Fate of Dejanews Usenet archive...

From: John Foust <jfoust_at_threedee.com>
Date: Tue Oct 17 14:17:47 2000

At 02:44 PM 10/17/00 -0400, Douglas Quebbeman wrote:
>Now, an unimagineable amount of message traffic, much of it
>having serious potential research use, is gone.

This site says the approximately 16 million postings from
October 1996 to late 1998 consumes 592 gigabytes:

http://www.archive.org/collections/index.html#Usenet

but of course earlier posts are much less space.

http://communication.ucsd.edu/A-News/index.html has May 1981-1982.

With 30 gig drives at less than $200...

- John

 From Feb 11 2000 on this list:

Several times in the past I've ranted to this list about my hope
for a more ancient version of DejaNews, a web archive of old
Usenet posts. Below is an e-mail I received from someone who
has the start of an archive. He's searching for more volunteers
for the project. I think this would be a tremendous resource
for classic computer collectors and historians.

- John

To: John Foust <jfoust_at_threedee.com>
Subject: Re: Old usenet news?
From: Michael Stutz <stutz_at_dsl.org>
X-Mailer: MH-E (emacs20)
X-Url: http://dsl.org/
Date: Thu, 10 Feb 2000 13:16:57 -0500
Sender: m_at_dsl.org

Been thinking about a potential Usenet archive restoration project
lately, how such a project might work.

I don't think it's a one-man job -- too many people are probably going
to have different ideas on how to store it, availability, interface,
etc.

This is what I think needs to happen:

- there needs to be some kind of public discussion area for the
project (like a newsgroup or mailing list)

- a repository needs to be put in place, where people can send their
archives. any size would probably be good enough to begin with, even a
few gigs. hard drives are cheap now and it shouldn't be too difficult
for someone to be able to get at least 10gb, which i think should be
enough to at least begin assembling some of the old years, and
whatever misc. stuff from pre-95 that people have?

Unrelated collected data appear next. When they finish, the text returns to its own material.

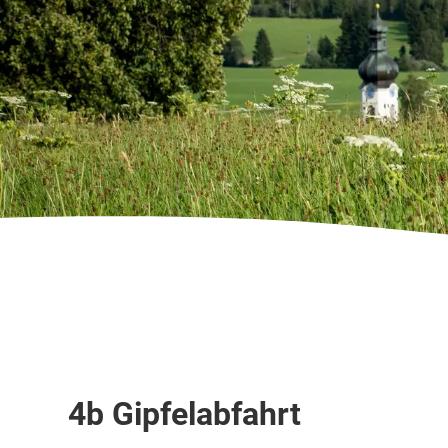
Skipiste
4b Gipfelabfahrt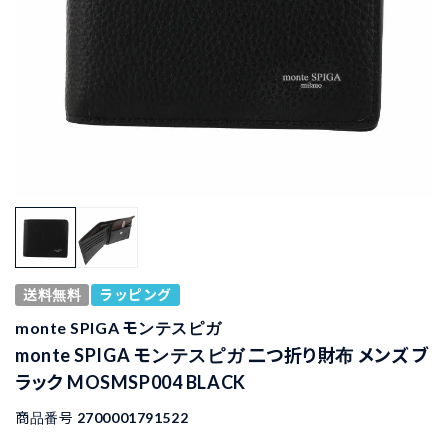
送料無料
ラッピング
monte SPIGA モンテスピガ
monte SPIGA モンテスピガ 二つ折り財布 メンズ ブ
ラック MOSMSP004 BLACK
商品番号
2700001791522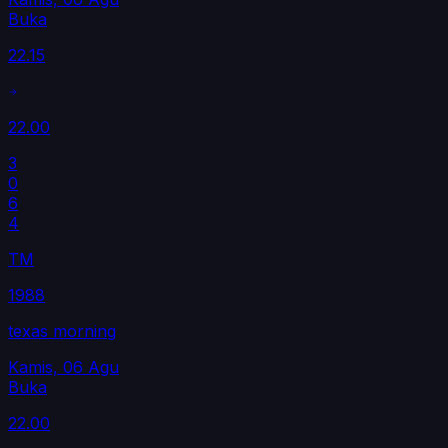
Buka
22.15
22.00
3
0
6
4
TM
1988
texas morning
Kamis, 06 Agu
Buka
22.00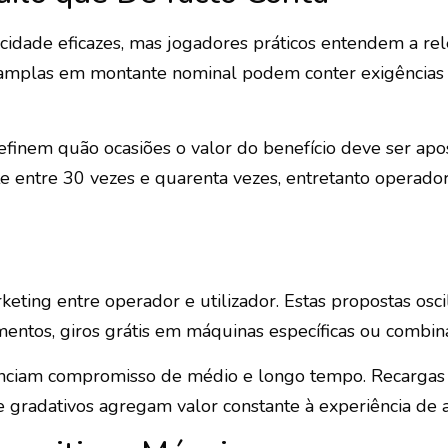
idade eficazes, mas jogadores práticos entendem a rele
amplas em montante nominal podem conter exigências i
efinem quão ocasiões o valor do benefício deve ser ap
te entre 30 vezes e quarenta vezes, entretanto operad
keting entre operador e utilizador. Estas propostas o
ntos, giros grátis em máquinas específicas ou combina
enciam compromisso de médio e longo tempo. Recargas
gradativos agregam valor constante à experiência de a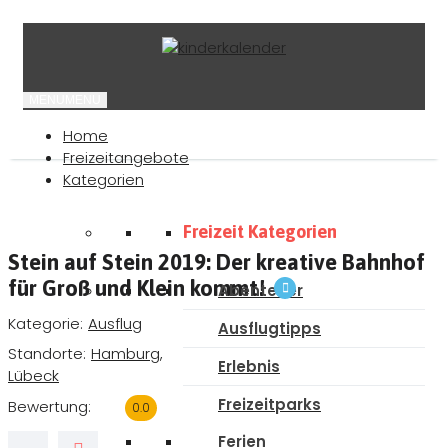
MENU
MENU
Home
Freizeitangebote
Kategorien
Freizeit Kategorien
Stein auf Stein 2019: Der kreative Bahnhof
für Groß und Klein kommt!
Abenteuer
Kategorie
Ausflug
Ausflugtipps
Standorte
Hamburg
,
Erlebnis
Lübeck
Freizeitparks
Bewertung
0.0
Ferien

While I'm very interested in this, I don't have time to oversee or
coordinate it. (I assume that you don't, either?)

However, I've been assembling what notes I can -- URLs of known
archives, addresses of interested people, related threads. I've begun
putting all this together in html and plan on putting it on the web,
just to make a convergence point for likeminded individuals -- maybe
it might provide the impetus for someone else to begin such a project?

Or at least get the attention of someone who has a 20gb hard drive on
some ftp box at some university or organization somewhere, where some
of the old archives could begin to be reassembled? (I'd think such a
restoration project would make a great research project for someone,
maybe?)

As I think I mentioned before, I've got some archives from specific
groups, and a lot of old threads and even single articles saved. If there
was a coordinator and a system in place (even 1gb to start? or a box
with access to a cd-burner or some other removeable media?), I bet a
post to slashdot would draw in hundreds of people like me, or more,
with their old archives.


m

P.S. On a related note, I'd like to see an open-source replacement for
imdb.com happen, but again it's not a project I can take on right now.